> **ACTIVITY**:
Go through the records and filter out every line lacking the word "Patrick"; copy the lines that remain.

> **GIVEN RECORDS**:
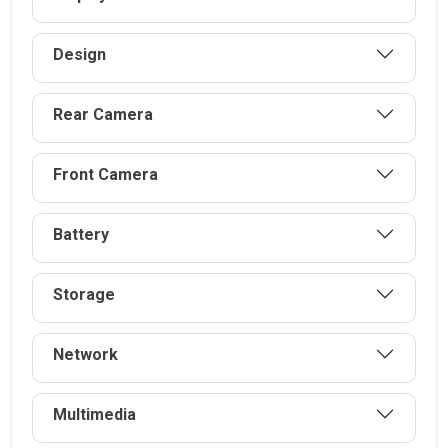
Design
Rear Camera
Front Camera
Battery
Storage
Network
Multimedia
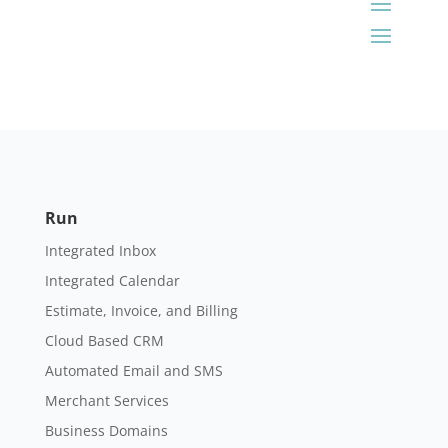
Run
Integrated Inbox
Integrated Calendar
Estimate, Invoice, and Billing
Cloud Based CRM
Automated Email and SMS
Merchant Services
Business Domains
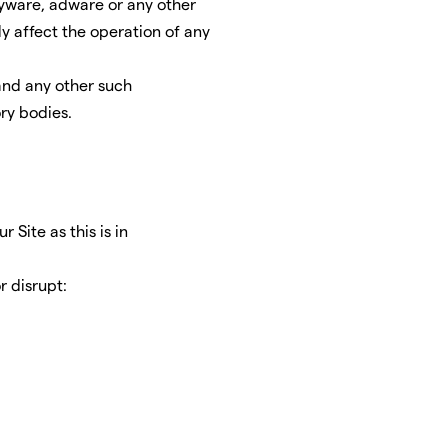
pyware, adware or any other
 affect the operation of any
 and any other such
ry bodies.
 Site as this is in
r disrupt:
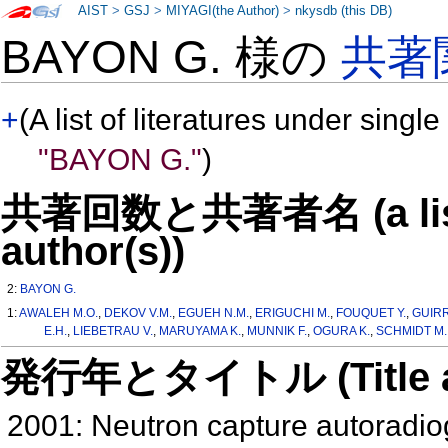
AIST
>
GSJ
>
MIYAGI(the Author)
>
nkysdb (this DB)
BAYON G. 様の
共著
+
(A list of literatures under single
"BAYON G."
)
共著回数と共著者名 (a list o
author(s))
2:
BAYON G.
1:
AWALEH M.O.
,
DEKOV V.M.
,
EGUEH N.M.
,
ERIGUCHI M.
,
FOUQUET Y.
,
GUIRR
E.H.
,
LIEBETRAU V.
,
MARUYAMA K.
,
MUNNIK F.
,
OGURA K.
,
SCHMIDT M.
発行年とタイトル (Title and 
2001: Neutron capture autoradio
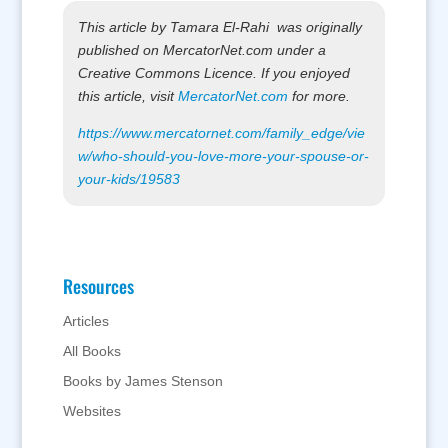
This article by Tamara El-Rahi was originally
published on MercatorNet.com under a
Creative Commons Licence. If you enjoyed
this article, visit
MercatorNet.com
for more.
https://www.mercatornet.com/family_edge/vie
w/who-should-you-love-more-your-spouse-or-
your-kids/19583
Resources
Articles
All Books
Books by James Stenson
Websites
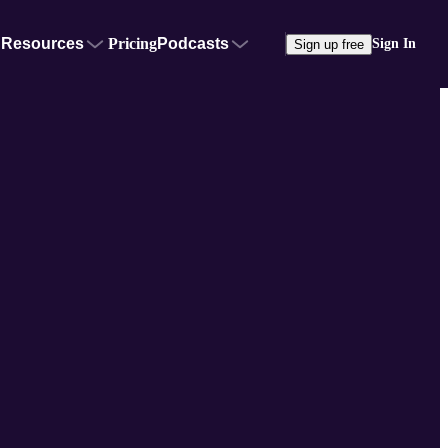
Resources
Pricing
Podcasts
Sign In
Sign up free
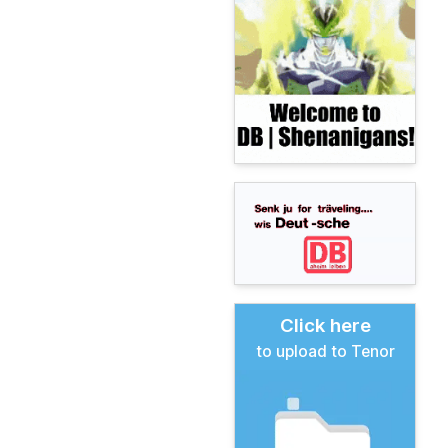
Click here
to upload to Tenor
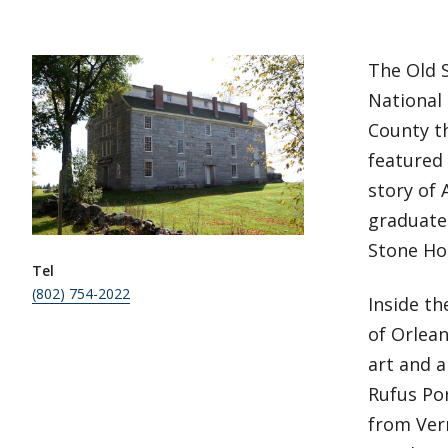
The Old 
National 
County th
featured
story of 
graduate 
Stone Hou
Tel
(802) 754-2022
Inside th
of Orlean
art and a
Rufus Por
from Ver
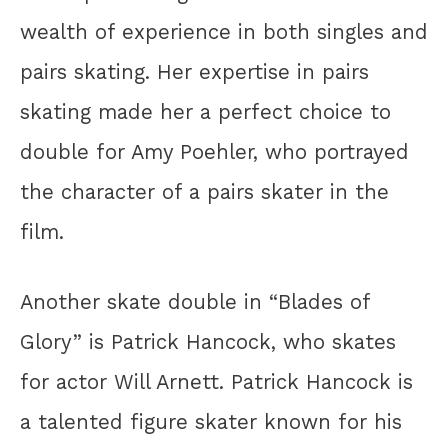
wealth of experience in both singles and
pairs skating. Her expertise in pairs
skating made her a perfect choice to
double for Amy Poehler, who portrayed
the character of a pairs skater in the
film.
Another skate double in “Blades of
Glory” is Patrick Hancock, who skates
for actor Will Arnett. Patrick Hancock is
a talented figure skater known for his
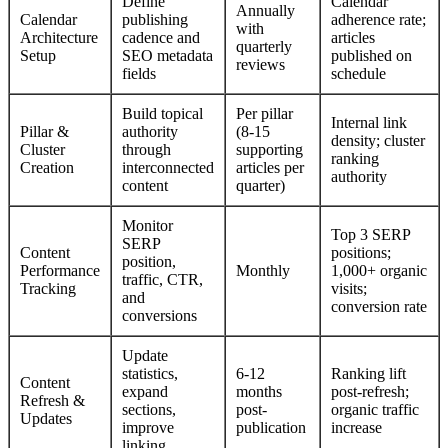
Define
Calendar
Annually
Calendar
publishing
adherence rate;
with
Architecture
cadence and
articles
quarterly
Setup
SEO metadata
published on
reviews
fields
schedule
Build topical
Per pillar
Internal link
Pillar &
authority
(8-15
density; cluster
Cluster
through
supporting
ranking
Creation
interconnected
articles per
authority
content
quarter)
Monitor
Top 3 SERP
SERP
Content
positions;
position,
Performance
Monthly
1,000+ organic
traffic, CTR,
Tracking
visits;
and
conversion rate
conversions
Update
statistics,
6-12
Ranking lift
Content
expand
months
post-refresh;
Refresh &
sections,
post-
organic traffic
Updates
improve
publication
increase
linking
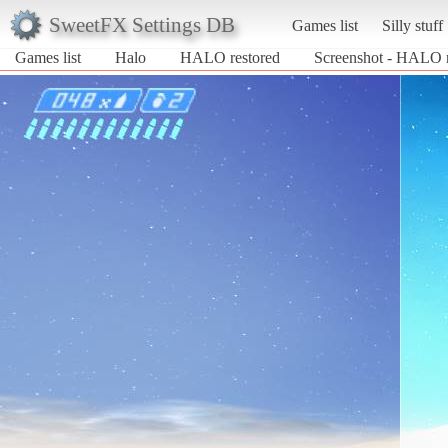
SweetFX Settings DB
Games list
Silly stuff
Games list
Halo
HALO restored
Screenshot - HALO r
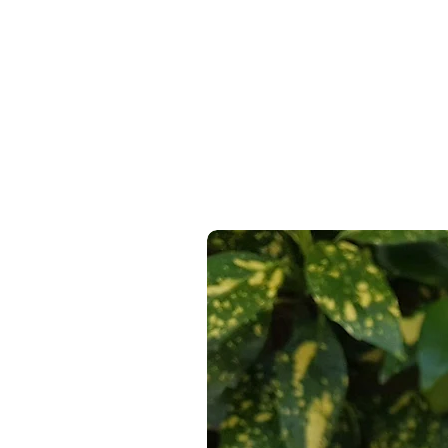
Express Delivery Available At C
100% Recyclable, 100% Reusabl
14 Day Return Guarantee
On Al
100% Free From Single Use Plas
100% Reused Bubblewrap where
100% of paper products from FS
From a 100% Sustainable & Ren
Recyclable & Compostable Pac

> **OUTPUT**:
Glory” is Patrick Hancock, who skates
for actor Will Arnett. Patrick Hancock is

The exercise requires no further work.